I could list examples like this all day, but I don't want to get too far from the new run of Amazing Spider-Man, so I'm just going to list one more. The Batwoman run that came in with the New 52 reboot of the DC universe. Blackman and Williams made a frankly phenomenal book about the bastard child of the Bat-family. Batwoman is famously a lesbian, and in this book she was dating Maggie Sawyer, a captain of the Gotham Police Department. I don't remember if it started off with Sawyer being in on her identity, but they handled that no problem. The relationship progressed perfectly with the rest of the book, up until the creators wanted them to get married. Papa DC stepped in and put the "go no further" stamp on that damn quick. I remember a big push from the LGBTQ community about it being because of their orientation, when really it's the same thing as everywhere else. The character's status can't change.

Okay! Nick Spencer! Amazing Spider-Man! It's fun. There's a lot of stuff to like about this run.
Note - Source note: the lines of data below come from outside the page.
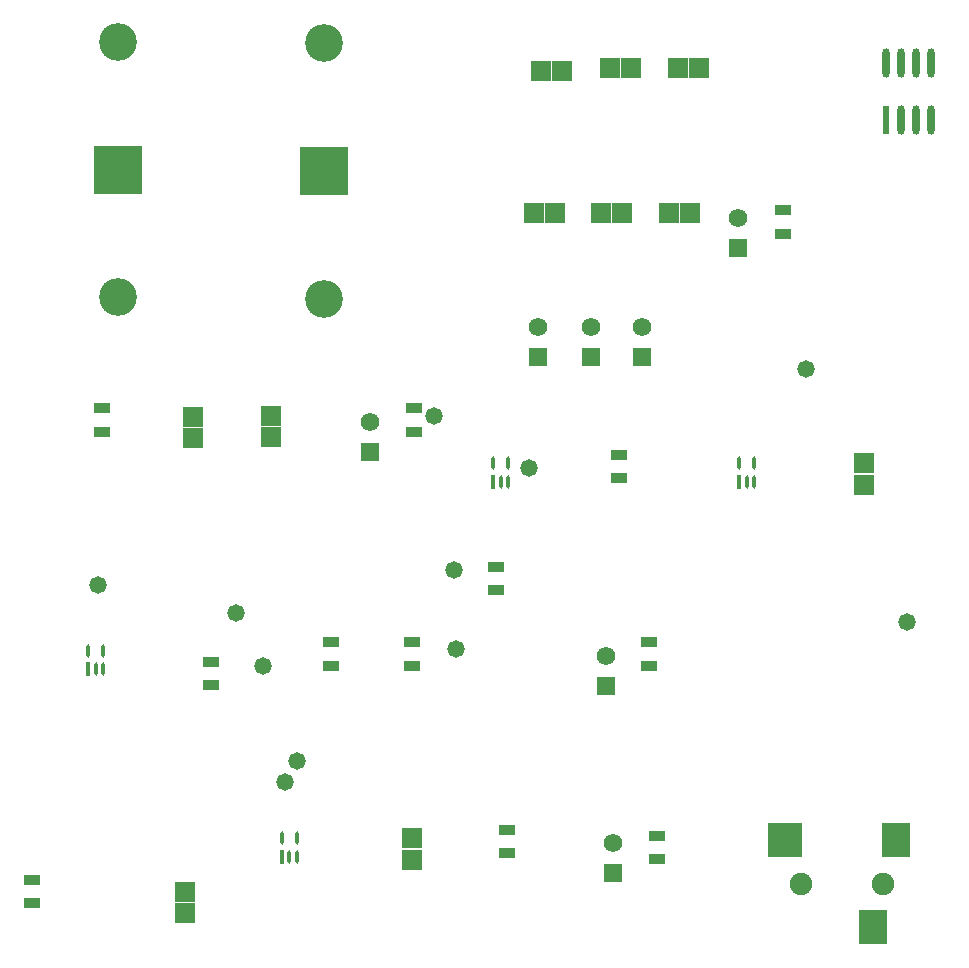
<source format=gts>
G04*
G04 #@! TF.GenerationSoftware,Altium Limited,Altium Designer,21.5.1 (32)*
G04*
G04 Layer_Color=8388736*
%FSLAX25Y25*%
%MOIN*%
G70*
G04*
G04 #@! TF.SameCoordinates,DAD435CF-6C14-4571-BFE5-B678BFDF4ED4*
G04*
G04*
G04 #@! TF.FilePolarity,Negative*
G04*
G01*
G75*
%ADD18R,0.05709X0.03740*%
%ADD19R,0.01322X0.04583*%
G04:AMPARAMS|DCode=20|XSize=45.83mil|YSize=13.22mil|CornerRadius=6.61mil|HoleSize=0mil|Usage=FLASHONLY|Rotation=90.000|XOffset=0mil|YOffset=0mil|HoleType=Round|Shape=RoundedRectangle|*
%AMROUNDEDRECTD20*
21,1,0.04583,0.00000,0,0,90.0*
21,1,0.03260,0.01322,0,0,90.0*
1,1,0.01322,0.00000,0.01630*
1,1,0.01322,0.00000,-0.01630*
1,1,0.01322,0.00000,-0.01630*
1,1,0.01322,0.00000,0.01630*
%
%ADD20ROUNDEDRECTD20*%
G04:AMPARAMS|DCode=21|XSize=97.4mil|YSize=24.49mil|CornerRadius=12.25mil|HoleSize=0mil|Usage=FLASHONLY|Rotation=90.000|XOffset=0mil|YOffset=0mil|HoleType=Round|Shape=RoundedRectangle|*
%AMROUNDEDRECTD21*
21,1,0.09740,0.00000,0,0,90.0*
21,1,0.07291,0.02449,0,0,90.0*
1,1,0.02449,0.00000,0.03646*
1,1,0.02449,0.00000,-0.03646*
1,1,0.02449,0.00000,-0.03646*
1,1,0.02449,0.00000,0.03646*
%
%ADD21ROUNDEDRECTD21*%
%ADD22R,0.02449X0.09740*%
%ADD24R,0.16391X0.16391*%
%ADD25R,0.06902X0.06902*%
%ADD26R,0.09461X0.11824*%
%ADD27R,0.11824X0.11824*%
%ADD28R,0.06902X0.06902*%
%ADD29C,0.12611*%
%ADD30C,0.07493*%
%ADD31C,0.06181*%
%ADD32R,0.06181X0.06181*%
%ADD33C,0.05800*%
D18*
X229500Y34161D02*
D03*
Y41839D02*
D03*
X217000Y161161D02*
D03*
Y168839D02*
D03*
X44500Y176661D02*
D03*
Y184339D02*
D03*
X121000Y98661D02*
D03*
Y106339D02*
D03*
X81000Y100000D02*
D03*
Y92323D02*
D03*
X271500Y242661D02*
D03*
Y250339D02*
D03*
X179500Y36161D02*
D03*
Y43839D02*
D03*
X21149Y19630D02*
D03*
Y27307D02*
D03*
X227000Y98661D02*
D03*
Y106339D02*
D03*
X176000Y123823D02*
D03*
Y131500D02*
D03*
X148000Y98661D02*
D03*
Y106339D02*
D03*
X148500Y176661D02*
D03*
Y184339D02*
D03*
D19*
X39941Y97468D02*
D03*
X104441Y34968D02*
D03*
X256941Y159968D02*
D03*
X174941D02*
D03*
D20*
X42500Y97468D02*
D03*
X45059D02*
D03*
Y103532D02*
D03*
X39941D02*
D03*
X107000Y34968D02*
D03*
X109559D02*
D03*
Y41032D02*
D03*
X104441D02*
D03*
X259500Y159968D02*
D03*
X262059D02*
D03*
Y166032D02*
D03*
X256941D02*
D03*
X177500Y159968D02*
D03*
X180059D02*
D03*
Y166032D02*
D03*
X174941D02*
D03*
D21*
X306000Y299512D02*
D03*
X311000D02*
D03*
X316000D02*
D03*
X321000D02*
D03*
Y280488D02*
D03*
X316000D02*
D03*
X311000D02*
D03*
D22*
X306000D02*
D03*
D24*
X118500Y263500D02*
D03*
X50000Y264000D02*
D03*
D25*
X101000Y182000D02*
D03*
Y174913D02*
D03*
X298500Y166043D02*
D03*
Y158957D02*
D03*
X148000Y33957D02*
D03*
Y41043D02*
D03*
X72207Y16052D02*
D03*
Y23138D02*
D03*
X75000Y174457D02*
D03*
Y181543D02*
D03*
D26*
X301457Y11433D02*
D03*
X309331Y40567D02*
D03*
D27*
X272323D02*
D03*
D28*
X236457Y298000D02*
D03*
X243543D02*
D03*
X213957D02*
D03*
X221043D02*
D03*
X190913Y297000D02*
D03*
X198000D02*
D03*
X233457Y249500D02*
D03*
X240543D02*
D03*
X210957D02*
D03*
X218043D02*
D03*
X188457D02*
D03*
X195543D02*
D03*
D29*
X118500Y306020D02*
D03*
Y220980D02*
D03*
X50000Y306520D02*
D03*
Y221480D02*
D03*
D30*
X305000Y26000D02*
D03*
X277441D02*
D03*
D31*
X224500Y211500D02*
D03*
X207500D02*
D03*
X190000D02*
D03*
X256500Y248000D02*
D03*
X215000Y39500D02*
D03*
X212500Y102000D02*
D03*
X134000Y180000D02*
D03*
D32*
X224500Y201500D02*
D03*
X207500D02*
D03*
X190000D02*
D03*
X256500Y238000D02*
D03*
X215000Y29500D02*
D03*
X212500Y92000D02*
D03*
X134000Y170000D02*
D03*
D33*
X89400Y116300D02*
D03*
X279200Y197400D02*
D03*
X155300Y181900D02*
D03*
X98300Y98661D02*
D03*
X161800Y130400D02*
D03*
X105500Y59800D02*
D03*
X312800Y113200D02*
D03*
X43300Y125400D02*
D03*
X187000Y164500D02*
D03*
X109559Y66718D02*
D03*
X162500Y104100D02*
D03*
M02*

</source>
Peter's happy with the love of his life, and we get to see the playful couple rediscover what they loved about each other. It's sweet, as much as I want to harumph the fact that it's already been done before. He's still unemployed, but hopefully that'll be resolved fairly soon. His doctorate is another fun thing. Instead of being completely revoked, the university has opted to let him attend and develop his doctorate again, this is heavily influenced by his new advisor, Doctor Curt Connors, also know as The Lizard. Connors has a chip implanted in his neck now that allows him to stay in control while in his reptilian form, and even prevents him from acting in violence. Every panel of a giant lizard man in a lab coat shouting at college students just makes my heart happy.

The other thing that gives me immense joy is that Peter Parker rents an apartment with two other people. One is the son of the owner of the Daily Bugle, nothing terribly interesting there, but the other is the supervillain Boomerang. He's officially pardoned, but he's just generally one of the worst human beings, never doing his chores, and sneaking around and creeping on Peter and MJ when they think they're alone. If you haven't read The Superior Foes of Spider-Man, you should, that's really where this characterization of Boomerang is coming from, and while he's an awful human being, you just can't help but laugh at him. Once he finds out that Peter was "tight" with Spider-Man he immediately takes him to a villain bar for Spider-Man trivia night, just so he can use him as a ringer to take home the prize money.

One last thing. During the Secret Empire event, one of my favorite supervillains, Taskmaster, was paired up with Black Ant, basically evil Ant-Man, and they just keep turning up as this great comic relief duo of baddies.